Arts visuels : les artistes affûtent leurs compétences à la Fondation H

« Ainga », un programme à l’initiative de la Fondation H, entame sa deuxième édition, à l’occasion de laquelle, une bonne dizaine d’artistes de l’océan Indien issus de médiums variés, suivent une séance de formation à Ambatomena.

Dans son agenda ce 17 août, l’artiste-plasticien et non moins historien de l’art, Hemerson Andrianetrazafy dressera l’histoire de l’art à la deuxième cohorte de « Ainga ». S’ensuivra, le 24 août, « L’ou­til de gestion et de promotion d’une exposition » avec Mino­a­risoa Ralantomanana, chargée de projet au sein de la Fondation H et experte en ingénierie culturelle. L’ar­tiste et curatrice d’origine zimbabwéenne, Georgina Maxim, clôturera le mois d’août avec « La scénographie : réflexion sur les œuvres et l’espace d’exposition ».
Il faut souligner que la grande majorité des artistes malgaches sont totalement autodidactes, pour la simple raison qu’aucune école spécialisée en la matière n’existe à Madagascar. Lancée en avril 2022, cette formation professionnelle entièrement gratuite, vise justement à apprendre aux artistes plasticiens et visuels toutes les maîtrises de bases théoriques et pratiques, leur permettant de s’épanouir dans leur carrière artistique.

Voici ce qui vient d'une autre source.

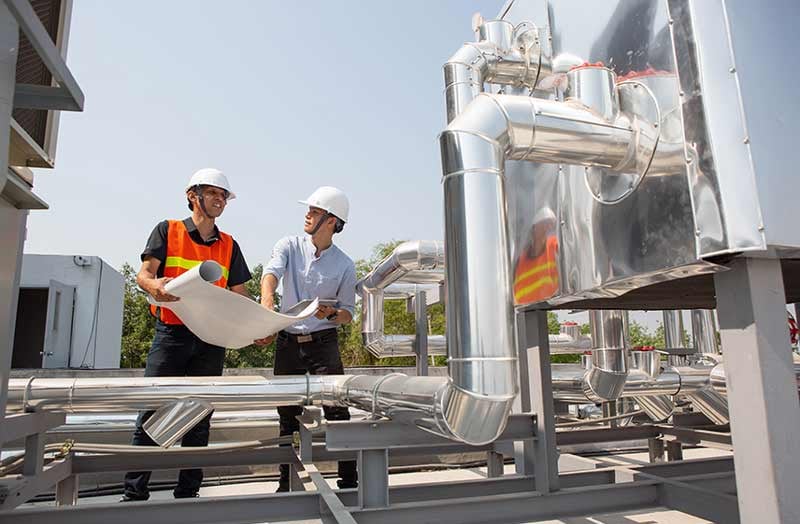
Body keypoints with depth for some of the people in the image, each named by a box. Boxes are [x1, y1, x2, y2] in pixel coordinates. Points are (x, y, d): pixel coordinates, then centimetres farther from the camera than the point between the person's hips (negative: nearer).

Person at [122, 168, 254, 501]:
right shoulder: (167, 231, 5)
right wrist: (156, 286, -28)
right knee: (151, 412, -4)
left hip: (212, 339, 3)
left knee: (199, 417, 6)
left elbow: (239, 294, 12)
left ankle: (188, 492, 16)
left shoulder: (229, 245, 13)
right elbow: (143, 275, -4)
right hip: (171, 332, -3)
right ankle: (135, 492, 8)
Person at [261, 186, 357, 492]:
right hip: (288, 341, 2)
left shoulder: (344, 265, -1)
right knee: (288, 415, 12)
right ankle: (287, 483, 27)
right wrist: (267, 296, -41)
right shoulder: (290, 246, 1)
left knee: (337, 412, -5)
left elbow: (348, 312, 4)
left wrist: (333, 314, -19)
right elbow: (272, 271, -19)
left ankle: (349, 481, 8)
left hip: (323, 342, -2)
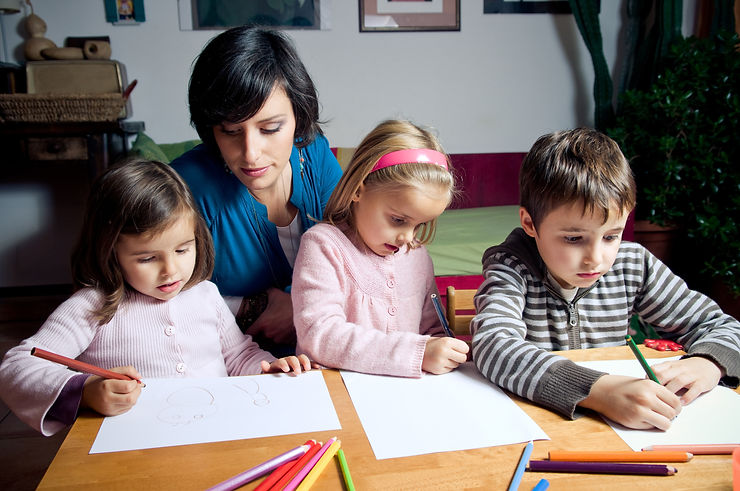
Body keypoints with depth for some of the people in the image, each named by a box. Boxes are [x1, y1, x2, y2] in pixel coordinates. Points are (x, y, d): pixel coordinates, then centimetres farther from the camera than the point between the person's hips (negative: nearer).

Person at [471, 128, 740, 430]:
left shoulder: (634, 266, -3)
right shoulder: (511, 267, -16)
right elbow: (491, 346, -33)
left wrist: (706, 364, -16)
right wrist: (598, 392, -40)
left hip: (613, 434, 4)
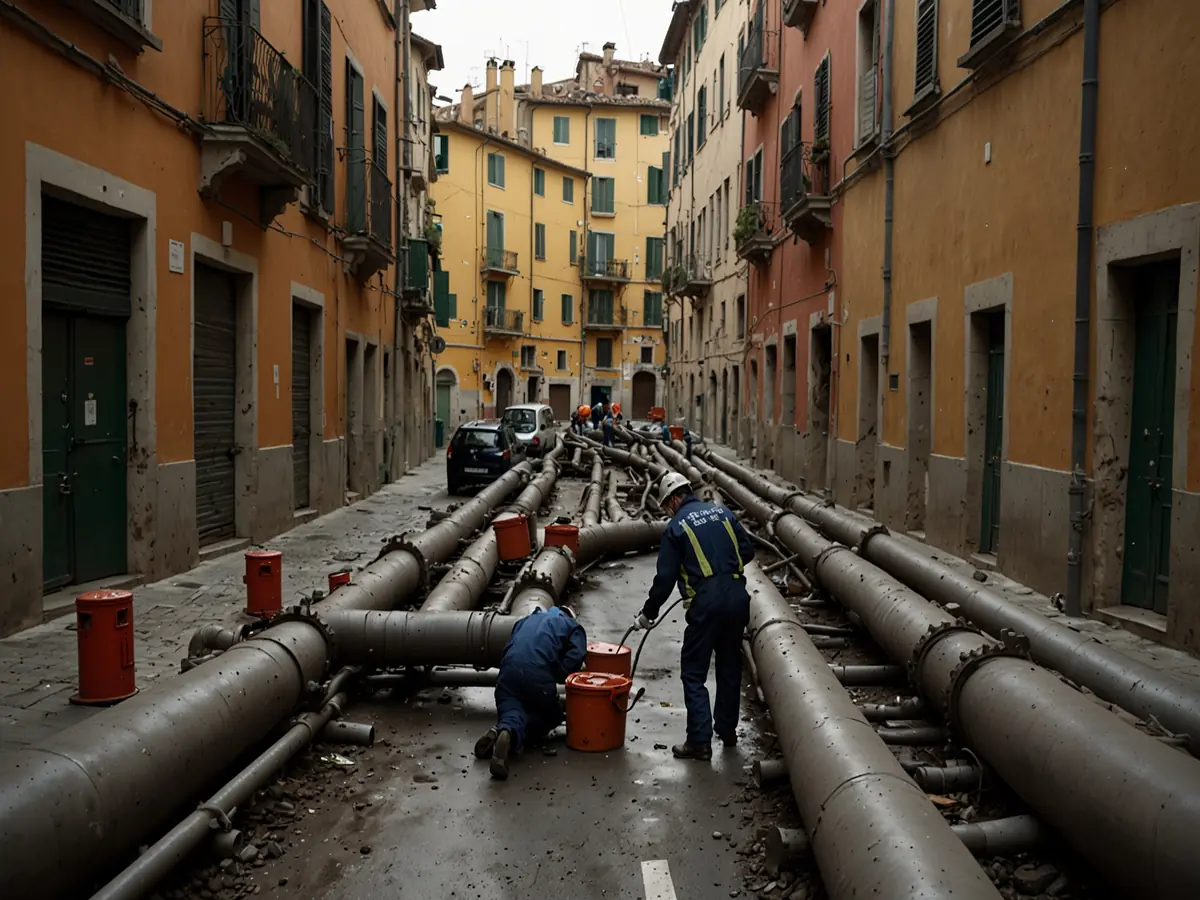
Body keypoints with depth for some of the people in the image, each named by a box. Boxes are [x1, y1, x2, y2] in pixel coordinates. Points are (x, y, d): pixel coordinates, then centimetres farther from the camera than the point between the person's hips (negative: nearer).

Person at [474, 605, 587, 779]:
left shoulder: (527, 620, 38)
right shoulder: (573, 626, 25)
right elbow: (575, 656, 4)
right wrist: (557, 679, 14)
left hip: (508, 669, 3)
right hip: (539, 673, -3)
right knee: (550, 717, 17)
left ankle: (507, 729, -29)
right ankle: (510, 737, -15)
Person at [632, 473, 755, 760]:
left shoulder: (676, 526, -2)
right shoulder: (722, 512, 10)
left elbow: (665, 578, -2)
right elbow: (747, 550, 11)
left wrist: (648, 613, 8)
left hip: (706, 602, -5)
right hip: (738, 596, 5)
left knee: (694, 674, 3)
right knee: (730, 668, 19)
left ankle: (700, 741, -1)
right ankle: (728, 731, 30)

« Depuis 2023, la Fonda­tion H est un organisme de formation agréé par l’Etat malgache. En l’absence de formation liée au métier d’artiste à Mada­gascar, elle a habilité à remettre des attestations de formation certifiées par l’Etat aux artistes participants aux différents modules de Ainga », confie-t-on.

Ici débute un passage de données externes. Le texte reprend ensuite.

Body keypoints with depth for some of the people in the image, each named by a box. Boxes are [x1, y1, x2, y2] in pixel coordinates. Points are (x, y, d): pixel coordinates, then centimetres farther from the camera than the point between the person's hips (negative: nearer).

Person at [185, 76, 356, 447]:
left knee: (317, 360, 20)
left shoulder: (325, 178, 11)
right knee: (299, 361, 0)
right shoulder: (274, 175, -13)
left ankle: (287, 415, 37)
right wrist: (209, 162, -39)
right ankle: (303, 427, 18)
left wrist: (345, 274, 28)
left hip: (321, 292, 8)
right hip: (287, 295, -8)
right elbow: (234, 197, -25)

S’étalant sur six mois, de juillet à décembre, le module de formation comprend 30 heures de cours sur l’art occidental, l’art africain et l’art à Madagascar et 50 heures de sessions sur le montage d’une exposition.

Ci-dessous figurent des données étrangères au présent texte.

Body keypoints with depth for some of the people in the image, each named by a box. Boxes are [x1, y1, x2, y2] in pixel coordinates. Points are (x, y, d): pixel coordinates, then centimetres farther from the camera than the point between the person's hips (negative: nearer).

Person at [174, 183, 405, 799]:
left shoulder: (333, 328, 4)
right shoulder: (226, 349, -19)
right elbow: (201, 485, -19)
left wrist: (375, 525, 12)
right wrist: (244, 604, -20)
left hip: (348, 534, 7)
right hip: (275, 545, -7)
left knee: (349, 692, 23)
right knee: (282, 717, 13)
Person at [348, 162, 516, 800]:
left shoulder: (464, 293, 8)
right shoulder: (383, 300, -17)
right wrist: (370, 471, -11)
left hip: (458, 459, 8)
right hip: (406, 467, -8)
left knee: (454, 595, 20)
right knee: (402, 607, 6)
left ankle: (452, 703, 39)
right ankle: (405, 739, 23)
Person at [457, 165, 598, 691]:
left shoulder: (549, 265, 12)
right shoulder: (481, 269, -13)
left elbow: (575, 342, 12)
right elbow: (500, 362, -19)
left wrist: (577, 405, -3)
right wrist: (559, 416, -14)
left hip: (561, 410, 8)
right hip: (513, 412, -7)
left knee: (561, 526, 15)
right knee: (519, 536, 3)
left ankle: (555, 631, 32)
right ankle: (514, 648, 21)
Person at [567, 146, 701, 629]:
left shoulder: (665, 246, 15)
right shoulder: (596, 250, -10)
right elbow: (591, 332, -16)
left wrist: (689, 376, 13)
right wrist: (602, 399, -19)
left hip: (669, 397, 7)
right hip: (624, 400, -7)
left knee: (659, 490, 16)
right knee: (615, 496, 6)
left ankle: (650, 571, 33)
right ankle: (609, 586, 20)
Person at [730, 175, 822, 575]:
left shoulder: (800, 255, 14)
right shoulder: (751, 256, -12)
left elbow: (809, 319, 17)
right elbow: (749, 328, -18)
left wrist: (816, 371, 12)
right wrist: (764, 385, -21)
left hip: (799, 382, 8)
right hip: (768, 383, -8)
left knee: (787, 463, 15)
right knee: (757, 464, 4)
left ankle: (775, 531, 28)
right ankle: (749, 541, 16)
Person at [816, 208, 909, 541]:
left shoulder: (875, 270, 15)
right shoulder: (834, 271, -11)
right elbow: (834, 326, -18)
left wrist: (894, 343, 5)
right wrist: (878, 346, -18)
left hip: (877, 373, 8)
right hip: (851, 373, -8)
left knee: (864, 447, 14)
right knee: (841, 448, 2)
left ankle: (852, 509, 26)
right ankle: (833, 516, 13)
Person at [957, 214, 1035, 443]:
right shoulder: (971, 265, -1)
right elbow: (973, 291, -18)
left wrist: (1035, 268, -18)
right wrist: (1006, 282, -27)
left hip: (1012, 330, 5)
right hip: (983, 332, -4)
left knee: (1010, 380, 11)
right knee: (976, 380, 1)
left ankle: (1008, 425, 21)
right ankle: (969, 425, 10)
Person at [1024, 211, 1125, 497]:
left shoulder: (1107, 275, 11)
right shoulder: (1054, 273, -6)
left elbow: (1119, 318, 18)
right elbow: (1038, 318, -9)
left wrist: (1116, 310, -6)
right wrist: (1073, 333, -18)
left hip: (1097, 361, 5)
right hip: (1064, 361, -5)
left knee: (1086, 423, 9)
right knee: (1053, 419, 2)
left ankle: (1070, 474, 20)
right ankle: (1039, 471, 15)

« Essentiellement focalisé sur les aspects professionnels du métier d’artistes, Ainga accompagne les participants pour découvrir leur identité artistique, leur donner des clés de compréhension du monde et du marché de l’art à l’échelle continentale et internationale, les former au montage d’expositions personnelles et collectives, à la gestion du stress et de la prise de parole en public, ainsi que pour acquérir les meilleures pratiques à mettre en place en matière de conservation et d’inventaire des œuvres de chaque apprenant et afin de déployer un plan de communication pour son travail et sa personne », conclut-on.